O que estou fazendo aqui…..não parece ser o meu lugar…me sinto uma criança, sozinha e qua ainda não foi alfabetizada em meio a multidão. Relembrando seu artigo “normalidade”…é bem assim que me sinto nos últimos tempos. Porque as pessoas aceitam como normal, tantas esquisitices…
Explicações científicas e tidas como lógicas à parte, porque os oceanos são salgados, porque as marés interferem nos nascimentos? Ou porquê algumas pessoas não teem sequer escolhas na vida? Já notou que algumas delas já nascem sofrendo, esquecidas, abandonadas e maltratadas?
Não consigo entender tanta fome e guerra no mundo.
Onde está Deus….que criou tudo isso…. Porquê não assume o controle desse trem desgovernado? Como pode assistir passivo à tudo isso??
Pela pertinência dos seus textos (li poucos, mas me identifiquei)gostaria que pudesse me fazer indicações de leituras que me ajudem.
Obrigada;
Sucesso pra você e os seus.
Ro
PS
Querido Paulo, em vários momentos da minha vida, os seus livros e textos foram sempre de grande valia para mim … e esse agora deixou-me pensativa … justamente, o instante mágico. A hora de mudar. Sinto crescer dentro de mim essa tremenda insatisfação mas não sei, não pude ainda, o que está tão errado na minha vida … o que preciso de fazer para encontrar, digamos assim, o meu caminho … a descoberta. Sinto que tenho uma missão, que sou diferente … tenho lido e aprendido bastante sobre magia, dons, e em seus livros sempre encontrei bases com as quais me identifiquei … não obstante isso sinto-me só, mesmo rodeada de tanta gente … necessidade de entrar em contacto com Deus, o Universo … as vezes dou por mim com uma vontade inexplicável de ir até uma praia, olhar o mar, sentir o mar, pisar a areia … queria ter por perto, mais perto, alguém como tu, um mestre, alguém que pudesse me conduzir e ajudar a entender todas essas coisas.
Um grande beijo … eu precisava de fazer esse desabafo.
Débora.
Momentos magicos…
…os mais simples, e ao mesmo tempo, mais defíceis de
perceber…porque creio que pelo fato de estármos treinados
a uma vida exaustiva e corrida, mal temos tempo e sencibilidade de percebê-los, e contudo aproveitá-los…

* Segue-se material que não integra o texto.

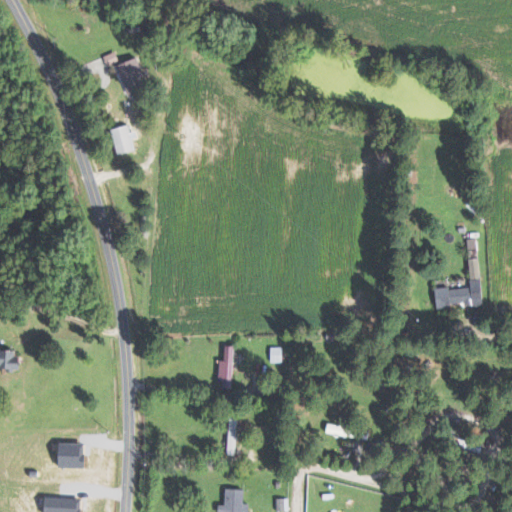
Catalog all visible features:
building: (112, 58)
building: (134, 75)
building: (125, 138)
road: (108, 247)
building: (466, 289)
road: (62, 314)
road: (433, 320)
building: (278, 354)
building: (10, 357)
building: (229, 367)
road: (182, 389)
building: (348, 428)
road: (181, 457)
road: (307, 468)
building: (237, 500)
building: (284, 504)
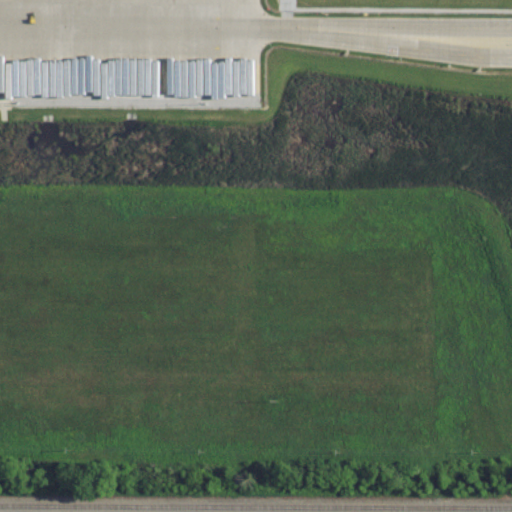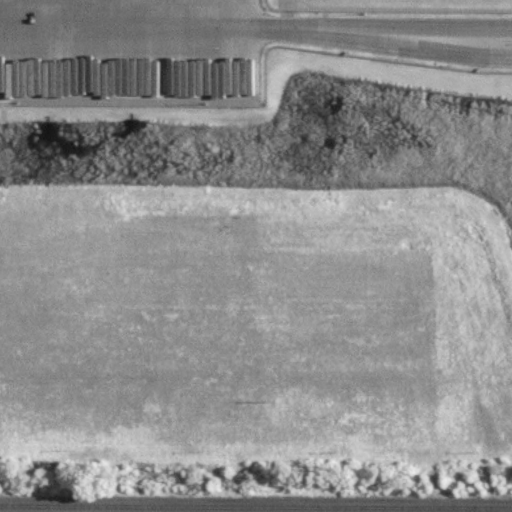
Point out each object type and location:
road: (256, 35)
railway: (256, 502)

Peço sempre à energia mãe(Deus)que me dê sencibilidade e coragem para sentir e me jogar por inteira nesses momentos breves e mágicos que a vida nos dá…
..agradeço a ti também , Paulo Coelho, por me proporcionar esses momentos de compreesão sobre tudo que nos rodeia “fora da rotina exaustiva” …suas mensagens garrego dentro da alma!